- TO DO -
Set down, exactly as they appear, the line containing "wrist: (97, 1240)" and all subsequent lines through the end of the material below.

- DATA SHOWN -
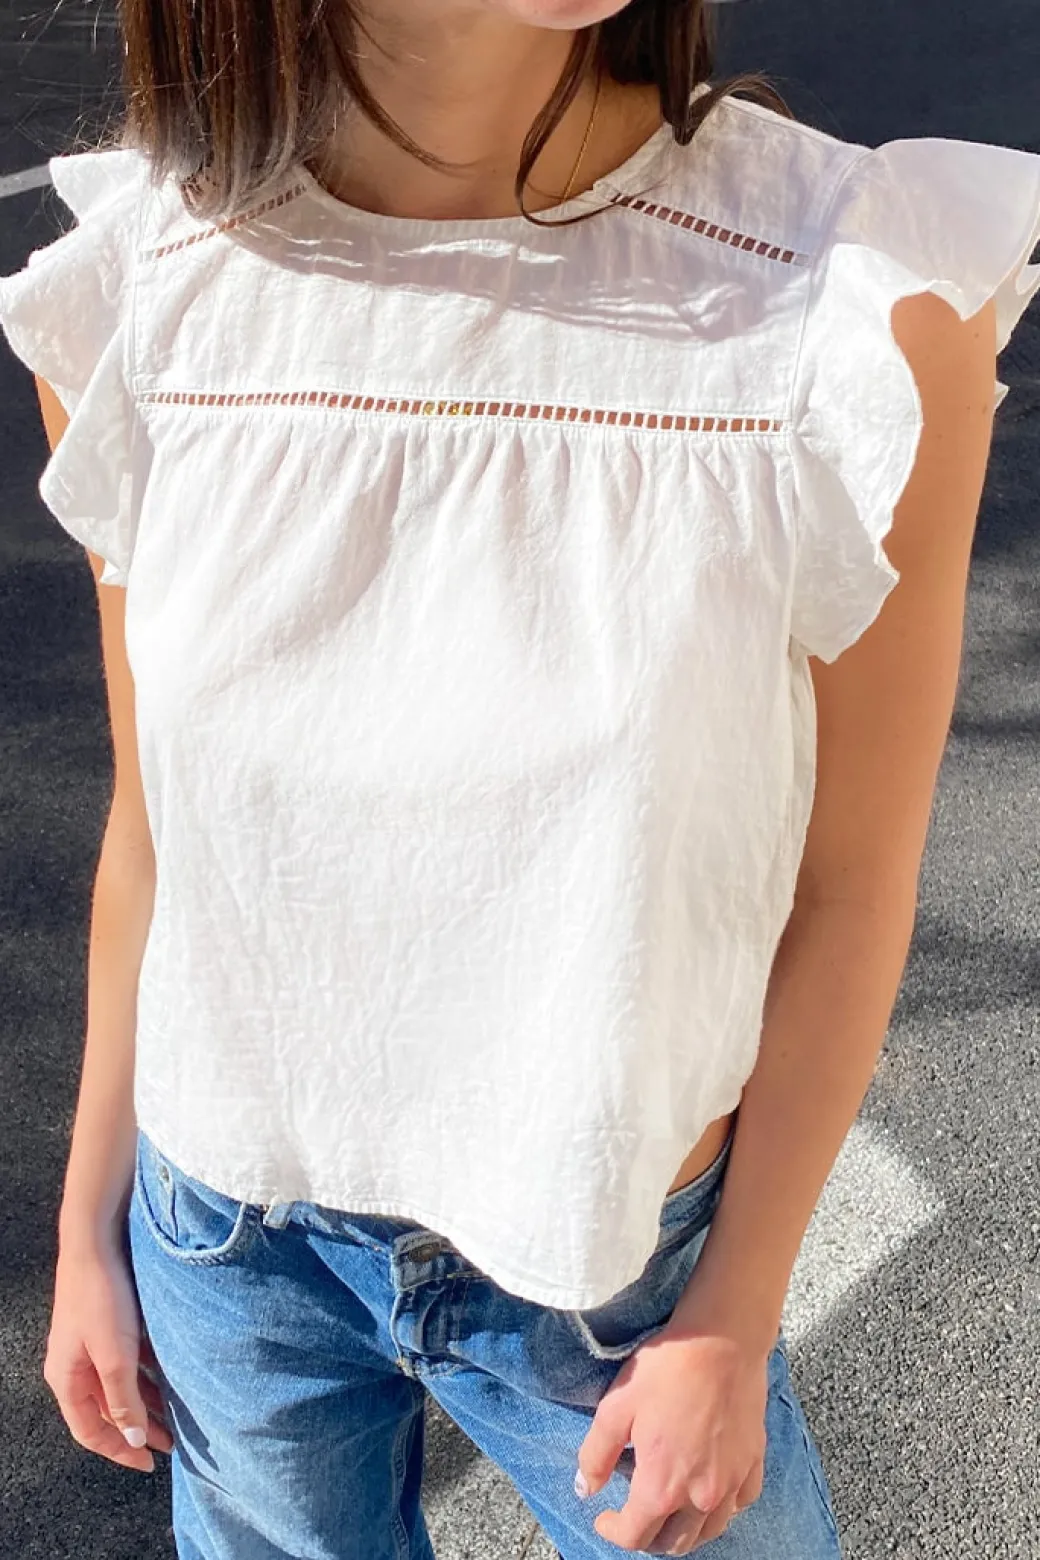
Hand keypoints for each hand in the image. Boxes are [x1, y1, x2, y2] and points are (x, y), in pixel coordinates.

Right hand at [44, 1241, 173, 1473]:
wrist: (97, 1240)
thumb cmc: (100, 1297)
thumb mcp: (114, 1355)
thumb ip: (122, 1398)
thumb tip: (131, 1438)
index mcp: (66, 1379)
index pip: (90, 1431)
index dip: (119, 1451)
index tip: (149, 1463)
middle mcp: (74, 1365)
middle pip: (106, 1410)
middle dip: (137, 1428)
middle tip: (171, 1441)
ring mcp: (90, 1344)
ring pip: (119, 1384)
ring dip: (145, 1400)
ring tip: (176, 1414)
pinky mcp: (107, 1324)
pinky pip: (127, 1360)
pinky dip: (147, 1372)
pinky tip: (171, 1375)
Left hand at [575, 1323, 769, 1553]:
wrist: (721, 1340)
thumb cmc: (667, 1369)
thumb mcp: (616, 1406)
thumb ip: (596, 1454)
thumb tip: (585, 1489)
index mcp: (662, 1486)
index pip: (635, 1535)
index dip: (612, 1531)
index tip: (603, 1517)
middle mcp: (700, 1496)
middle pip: (673, 1543)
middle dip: (648, 1538)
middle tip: (634, 1519)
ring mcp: (731, 1483)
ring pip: (708, 1532)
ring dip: (685, 1532)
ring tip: (669, 1514)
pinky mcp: (753, 1463)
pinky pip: (739, 1504)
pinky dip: (721, 1509)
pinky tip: (710, 1493)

- EXERCISE ANSWER -
wrist: (97, 1240)
thumb cmc: (100, 1297)
thumb mcp: (114, 1355)
thumb ip: (122, 1398)
thumb tip: (131, 1438)
index mcp: (66, 1379)
index pip: (90, 1431)
index dip: (119, 1451)
index tip: (149, 1463)
middle mcp: (74, 1365)
middle pip: (106, 1410)
middle dip: (137, 1428)
middle tip: (171, 1441)
ring mcp: (90, 1344)
ring pip: (119, 1384)
ring dip: (145, 1400)
ring tip: (176, 1414)
pinky mcp: (107, 1324)
pinky pip: (127, 1360)
pinky dip: (147, 1372)
pinky tip: (171, 1375)
Left hand at [575, 1323, 769, 1553]:
wrist: (721, 1340)
thumb cmc: (667, 1369)
thumb mcp: (616, 1406)
thumb ip: (596, 1454)
thumb tip: (585, 1489)
index mcp: (662, 1486)
index pip: (635, 1535)
index dip: (612, 1531)
index tip: (603, 1517)
middle mcp: (700, 1496)
middle pip: (673, 1543)
middle dip: (648, 1538)
middle tip: (634, 1519)
ring mcp: (731, 1483)
ring pip: (708, 1532)
ring dip: (685, 1532)
ring tip: (669, 1514)
pinky mcp: (753, 1463)
pinky pip: (739, 1504)
pinky dip: (721, 1509)
pinky tip: (710, 1493)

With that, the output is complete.